Darjeeling Tea Research & Management Association Director Kaushik Bhattacharya stressed on the importance of maintaining the soil’s organic balance, using proper shade trees, and ensuring a balance between seed-grown and clonal tea plants.
Bhattacharya also highlighted the need to address soil pH levels and the management of pests and fungal diseases.
Bharat Prakash Rai, secretary at the FOSEP (Forum for Sustainable Environment and People), Darjeeling, added that the adverse effects of pesticide misuse and bad practices are also contributing to the accelerating impact of climate change.
In his view, tea garden producers prioritise quantity over quality, resulting in damage to the environment and flora and fauna.
“Above the tea bushes there must be good forest that captures water vapour and gives moisture to the tea gardens. However, to increase areas of production these forests have been razed. In addition, the weather has become very dry and there is acute water scarcity in tea gardens,” Rai told PTI.

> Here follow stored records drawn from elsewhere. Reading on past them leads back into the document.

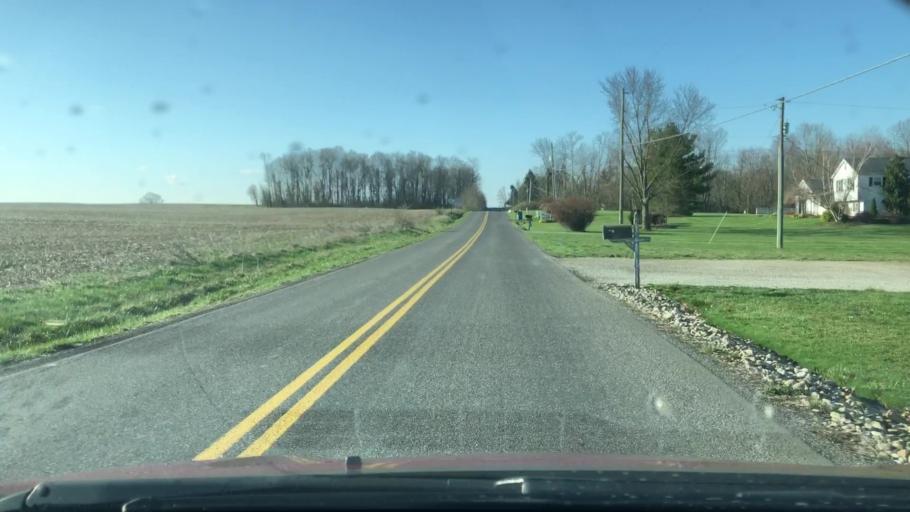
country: US
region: Ohio
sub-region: Wayne County
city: Wooster
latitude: 40.7835
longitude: -81.9067
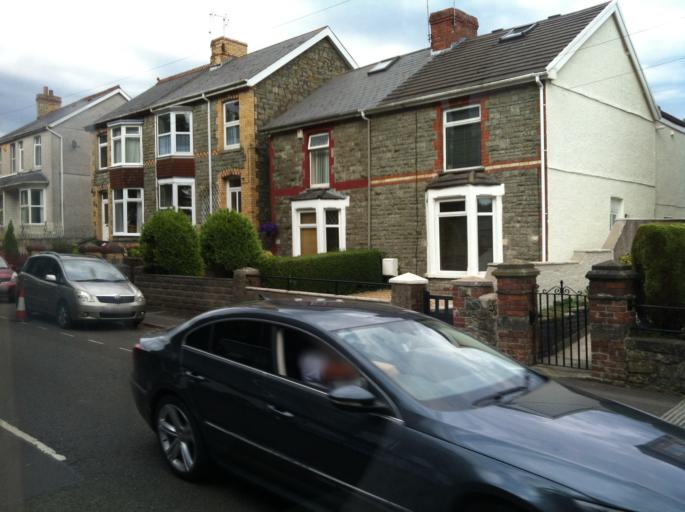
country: GB
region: Wales
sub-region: Bridgend county borough
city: Bridgend
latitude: 51.4974
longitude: -3.5756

“Furthermore, the widespread use of sticky substances to trap pests has unintended consequences. While these substances helped protect tea plants, they also hindered pollination and, ultimately, tea production. The delicate balance between pest control and environmental sustainability needs to be maintained,” he said.
The sticky substance he refers to is a glue-like substance applied to the trunk of trees to catch and trap insects, preventing them from climbing up and damaging the tree or its foliage.